Lo storico francese Emmanuel de Waresquiel: “Viviamo ancora le contraddizioni che dai giorni del 1789 arrivano a Napoleone”.

 

Questa intervista, curata da Anais Ginori, è stata pubblicata nel quotidiano “La Repubblica” del 28 marzo 2021, alle pp. 30-31.

 

I francesi sono animali strani, al limite della schizofrenia, perché ereditano una doppia cultura”. Nel suo nuovo saggio Emmanuel de Waresquiel racconta la Rivoluzione del 1789 come fosse un romanzo, partendo dalla settimana decisiva tra la proclamazione dell’Assemblea Nazionale, il giuramento dei deputati del Terzo Stato di non separarsi prima di aver finito il lavoro e la sfida al Re che esigeva il loro ritiro. “Sept jours, 17-23 juin 1789”, si legge d’un fiato, rievocando le giornate convulse e drammatiche che hanno segnato non solo la storia francese. Ed è particolarmente utile studiarlo adesso, nel pieno del dibattito sul bicentenario della morte di Napoleone (5 maggio 1821), che da quella Rivoluzione discende. Ricercatore all’ Ecole pratique des hautes études, biografo di Talleyrand, già autore di “Juger la reine” nel quale ha ricostruito il processo del governo giacobino a Maria Antonietta, Waresquiel traccia ora un affresco della passione rivoluzionaria che parla al presente in una Francia ancora divisa, in cui la violenza politica è latente o esplicita come durante il movimento dei gilet gialli che avevano sfilato in piazza con immagini di ghigliottine e del “sovrano” Emmanuel Macron. “Di base sono uno storico del Diciannovesimo secolo e dell’inizio del Ventesimo” ricorda l’autore in un incontro nella sede parigina del suo editore Tallandier. “E poi, a forza di lavorare e osservare le profonde divisioni nel cuore della società francese, mi è venuta voglia di risalire la storia a contropelo, come direbbe Walter Benjamin, per vedere da cosa nasce questa spaccatura”.

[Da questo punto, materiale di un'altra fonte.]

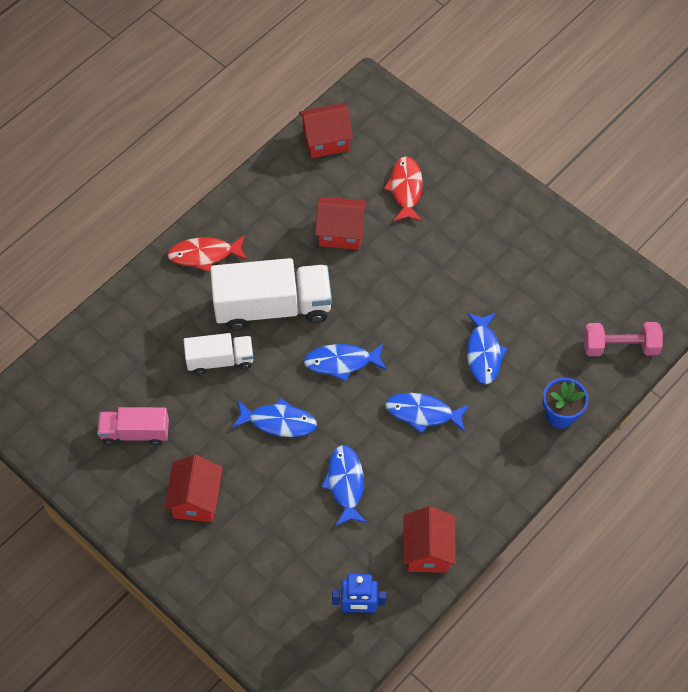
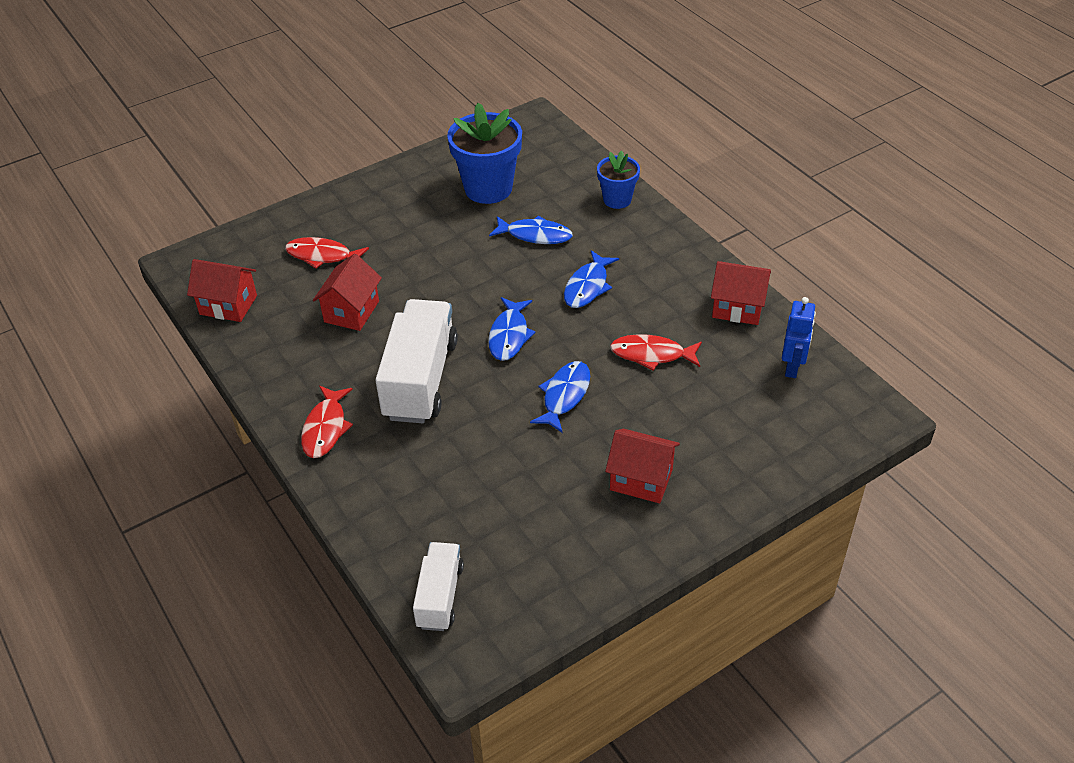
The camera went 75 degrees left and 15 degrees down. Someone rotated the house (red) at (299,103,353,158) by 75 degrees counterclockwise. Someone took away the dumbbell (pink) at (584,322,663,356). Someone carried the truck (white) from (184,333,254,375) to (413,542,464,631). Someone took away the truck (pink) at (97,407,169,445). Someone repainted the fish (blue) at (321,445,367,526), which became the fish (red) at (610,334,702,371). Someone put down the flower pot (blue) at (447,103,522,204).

E così è risalito fino alla Rivoluzione del 1789 e alla sua duplice eredità. Quale?

Prima i francesi mantengono una tradizione da Ancien Régime, ovvero la cultura cortigiana. Nei rapporti di potere si tende ad adulare colui che è superiore, a lustrargli le scarpe. Al tempo stesso, attraverso la cultura rivoluzionaria egualitaria, i francesi vorrebbero anche tagliare la testa a chi ha il potere. Siamo costantemente in questa tensione tra opposti, e forse è una ragione che spiega quanto la Francia sia difficile da governare.

Nel trittico liberté-égalité-fraternité è l’eguaglianza che prevale?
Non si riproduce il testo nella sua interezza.